----- KUTIPAN TEKS

Arus informasi pada saat ini semakin kecang seiring dengan perkembangan teknologi informasi, segala macam bentuk informasi di media sosial pun semakin beragam dan bisa dengan mudah kita jumpai. Tak terkecuali informasi tentang kampanye LGBT yang sengaja disebarkan oleh kelompok tertentu, sehingga menimbulkan bias di dalam kalangan masyarakat itu sendiri. Bias yang Saya maksud di sini yaitu, masyarakat dibuat bingung harus membela orientasi seksualnya, perilakunya, atau hak-nya. Di satu sisi, jika mereka membela hak kaum LGBT namun sikap serta perilaku kaum LGBT sendiri sudah melebihi batas, tentu akan menimbulkan stigma negatif dari orang yang tadinya membela hak-hak kaum LGBT.

----------
----- DATA TERSEDIA

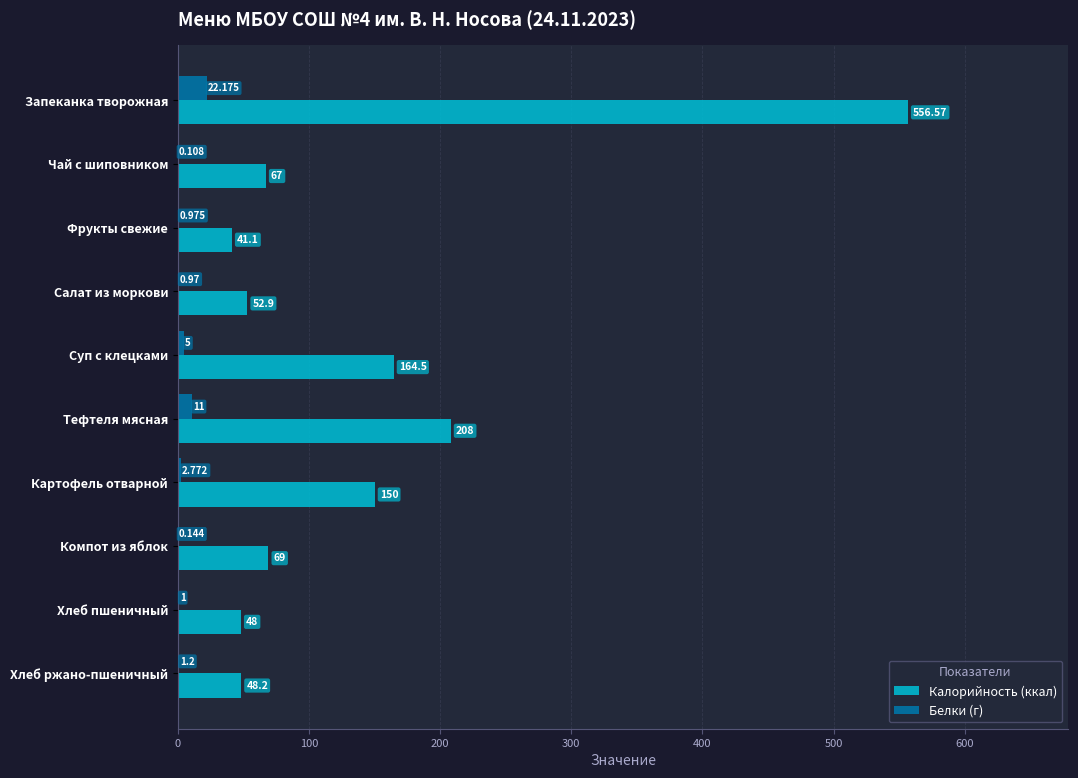

At which category is the sum across all series the highest?

Запеканка творожная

----------

**TUGAS ANDA**
Tulis kembali bagian kutipan tentang arus informasi, mulai dari kata-kata "Arus informasi pada" dan berhenti setelah "hak-hak kaum LGBT.". Tukar "media sosial" dengan "dunia maya". Baris-baris data tersebut diambil dari sumber yang berbeda.

**HASIL PENGERJAAN**
Arus informasi pada saat ini semakin kecang seiring dengan perkembangan teknologi informasi, segala macam bentuk informasi di dunia maya pun semakin beragam dan bisa dengan mudah kita jumpai. Tak terkecuali informasi tentang kampanye LGBT yang sengaja disebarkan oleh kelompok tertentu, sehingga menimbulkan bias di dalam kalangan masyarakat itu sendiri. Bias yang Saya maksud di sini yaitu, masyarakat dibuat bingung harus membela orientasi seksualnya, perilakunya, atau hak-nya. Di satu sisi, jika mereka membela hak kaum LGBT namun sikap serta perilaku kaum LGBT sendiri sudah melebihi batas, tentu akan menimbulkan stigma negatif dari orang yang tadinya membela hak-hak kaum LGBT.